In response to one of my earlier columns, where I had criticised the apex consumer court for an unjust order pertaining to a case of ATM fraud, I’ve received several emails from readers who have lost money through such illegal withdrawals from ATMs and have not been able to get back the money.
Aviroop Chandra, for example, describes how Rs 40,000 was fraudulently drawn from his account through an ATM transaction. In fact, the CCTV footage showed a person with his face covered with a handkerchief and a pair of dark glasses withdrawing money, but the bank was unwilling to compensate Chandra.
Vaibhav Kumar also talks about a relative who came to know of such illegal transaction when he received an SMS alert. He was at home at that point of time and his ATM card was with him. Yet, someone took the cash. Kumar’s relative now plans to file a case in the consumer court.
All these people are all worried about the apex consumer court’s decision in the case of SBI Vs KK Bhalla, (RP No 3182 of 2008, decided on April 7, 2011) that I had referred to.
Here, the consumer courts at the district and the state level had directed the bank to reimburse the consumer, the amount (Rs 65,116) illegally withdrawn and also pay Rs 15,000 as compensation.
However, the National Consumer Disputes Redressal Commission, before which the bank filed a revision petition, set aside the orders of the lower consumer courts, saying “it was not possible to withdraw money from an ATM by an unauthorised person, when the card and the PIN were secure with the customer.”
Frankly, I do not think that consumers should worry about this order — it may well be quashed by the Supreme Court (If an appeal has been filed by the consumer). I must also mention here that, recently, in a somewhat similar case pertaining to insurance, the Supreme Court has been very critical of the National Commission for indiscriminately invoking its revisional jurisdiction to set aside the orders of the lower consumer courts giving relief to the consumer.

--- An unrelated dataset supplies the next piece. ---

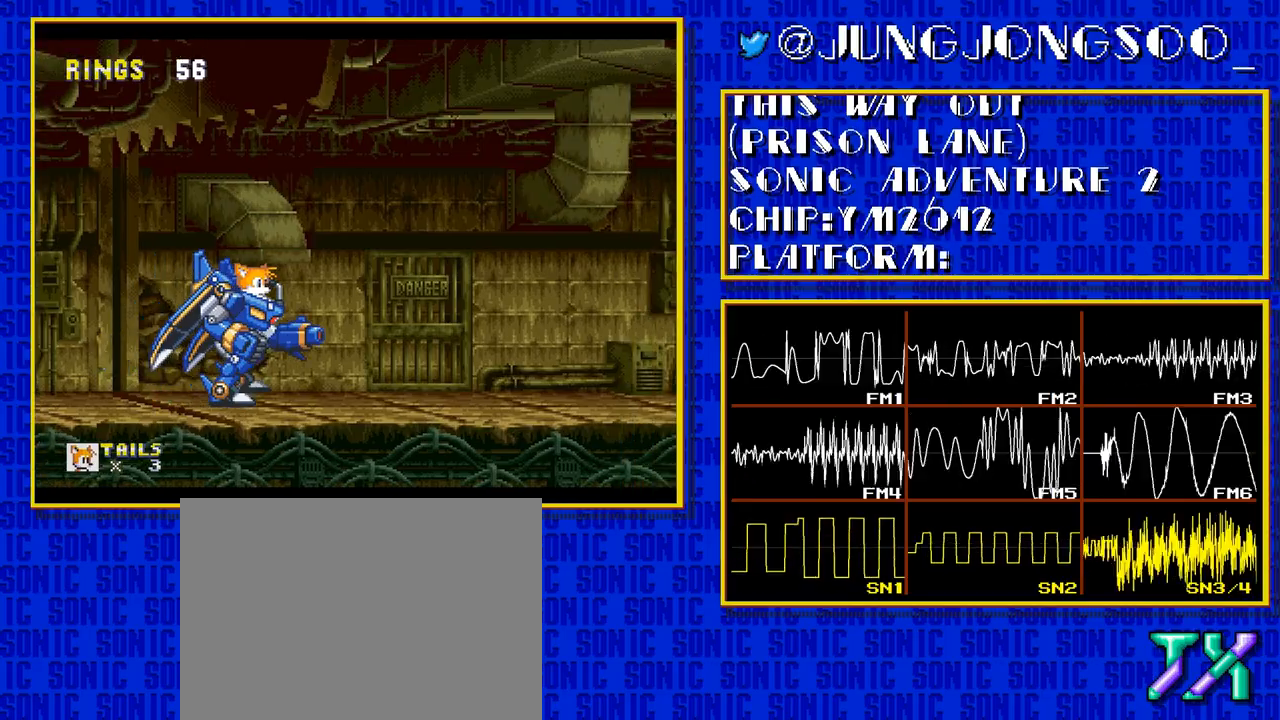
{"buttons": [], "events": [[317, "DPAD_RIGHT", "up"]]}
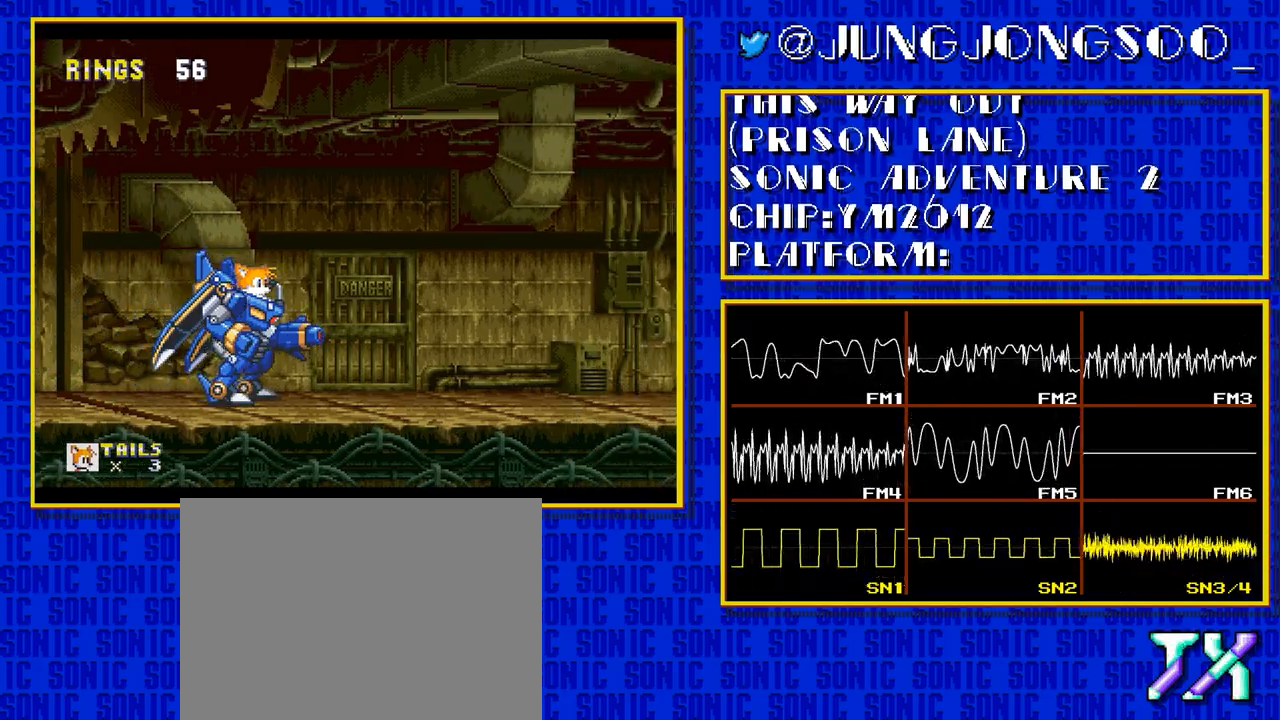
{"buttons": [], "events": []}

Under the Consumer Protection Act, the National Commission can hear appeals against the orders of the State Commission. In addition, it has the revisional jurisdiction, which basically is meant only to rectify any illegality or miscarriage of justice in the orders of the State Commission. Reminding the National Commission of this, the Supreme Court has chastised the Commission for going beyond its brief under the law. [Mrs Rubi (Chandra) Dutta Vs M/s United India Insurance Co Ltd, March 18, 2011].
So, the doors of the consumer courts have certainly not shut on consumers who are victims of ATM fraud .
However, the large number of letters from readers focus attention on the possible increase in such illegal activity and it’s therefore time the banking regulator investigated into this and issue guidelines to banks to spruce up their security and also take responsibility for such ATM thefts and compensate the consumer.
Ashok Kumar: On October 19, at 8.24am, I withdrew Rs 1,000 from one of the ATMs in a chamber where two machines are located. Just a minute later, someone withdrew Rs 1,500 from my account using the other ATM. The bank refuses to refund the amount. How do I get back my money?
Answer: Please complain to the Reserve Bank. Also get a copy of the police investigation report. That will help you in your case. I would also suggest that you write to the All India Bank Depositors’ Association and seek their help in getting back your money.